Thanks. That's the kind of information I was looking for.


----------



## kitten_Val

iridehorses said:


> Avoid: Buffalo, Double T, *any saddle made in Asia or Mexico.*


_I believe_, my Alamo was assembled in Mexico (with parts made in US). It's not cheap though and as comfortable as one can think off. The quality is very good too. 

To the OP, stay away from western Wintec. I had an accident with it as well as friend of mine. So will NEVER go for one. And as already mentioned all those cheap no-brand leather saddles and anything Circle * (except Circle Y, which is a nice brand), King etc.


----------



## iridehorses

kitten_Val said:


> _I believe_, my Alamo was assembled in Mexico (with parts made in US). It's not cheap though and as comfortable as one can think off. The quality is very good too.

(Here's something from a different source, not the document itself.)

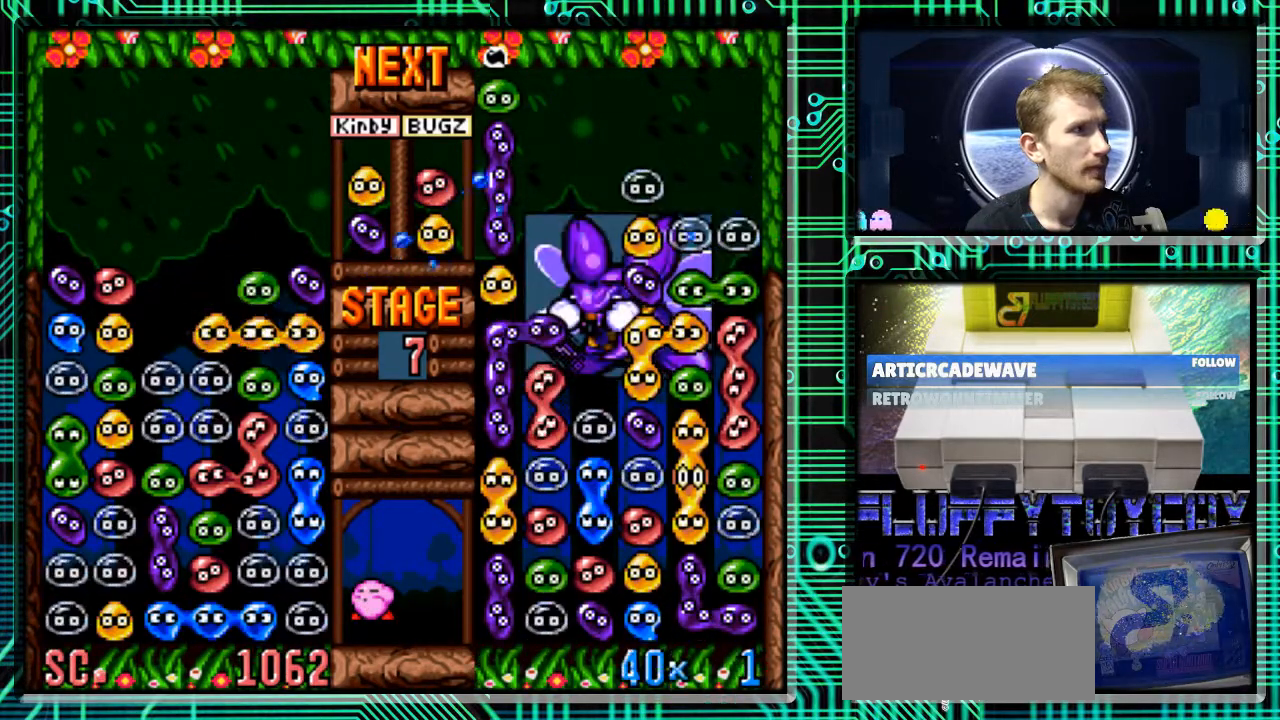
{"buttons": ["DPAD_RIGHT"], "events": [[467, "DPAD_RIGHT", "down"]]}
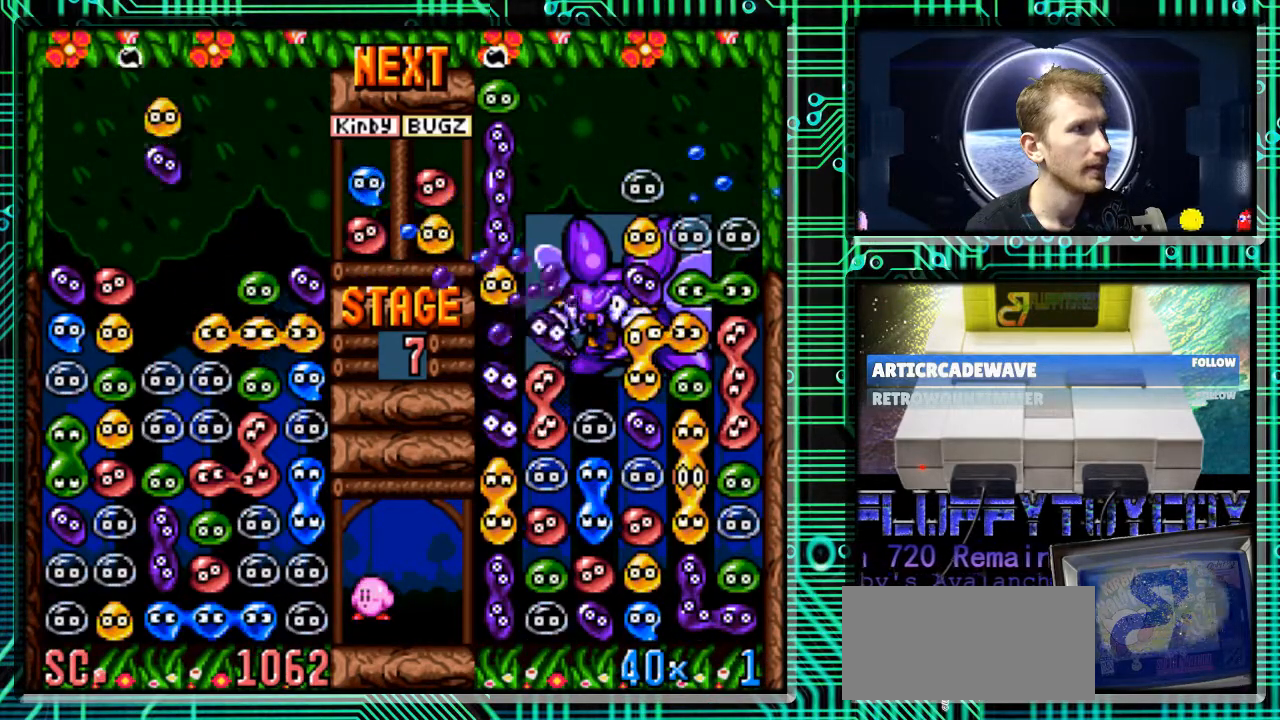
{"buttons": [], "events": [[100, "DPAD_RIGHT", "up"], [300, "B", "down"], [367, "B", "up"]]}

Val, made in Mexico with US parts is very different then a saddle that is made completely in Mexico. I meant no offense to your saddle as there are always exceptions but it takes a knowledgeable buyer to know what to look for, and it isn't just the way it feels but rather knowing the tree maker and how the leather was tanned.

Some of the Corriente saddles are assembled in Mexico and they are exceptional saddles for the price.


----------



## kitten_Val

iridehorses said:


> Val, made in Mexico with US parts is very different then a saddle that is made completely in Mexico. I meant no offense to your saddle as there are always exceptions but it takes a knowledgeable buyer to know what to look for, and it isn't just the way it feels but rather knowing the tree maker and how the leather was tanned.
> 
> Some of the Corriente saddles are assembled in Mexico and they are exceptional saddles for the price.


I spent a month looking for the saddle after lots of research (on tree, leather, fit) and measurements, and that was the best one I found around that would fit both my horses and me (and still would be in my price range under $1K). So far I've been using it on trails, team penning, etc. for 3 years. I was not going after your comment in any way, I just brought up that there are great saddles assembled in Mexico. 

P.S. However I don't know about any great saddles made in Vietnam or India. Lol!


----------